(Task item):
Every entry below should be reproduced exactly, with all pictures left out.
Segment Start: Provided records
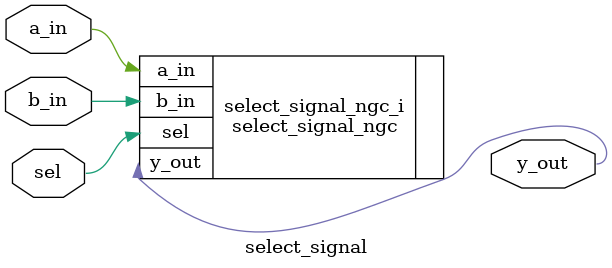
<source format=v>
`timescale 1ns / 1ps


module select_signal (
    input       a_in,
    input       b_in,
    input       sel,	// 0: a_in, 1: b_in    
    output      y_out
  );

  select_signal_ngc select_signal_ngc_i (
    .a_in(a_in),
    .b_in(b_in),
    .sel(sel),
    .y_out(y_out)
  );

endmodule

</source>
Segment End: Provided records
(Solution to this task):
<source format=v>
`timescale 1ns / 1ps


module select_signal (
    input       a_in,
    input       b_in,
    input       sel,	// 0: a_in, 1: b_in    
    output      y_out
  );

  select_signal_ngc select_signal_ngc_i (
    .a_in(a_in),
    .b_in(b_in),
    .sel(sel),
    .y_out(y_out)
  );

endmodule

</source>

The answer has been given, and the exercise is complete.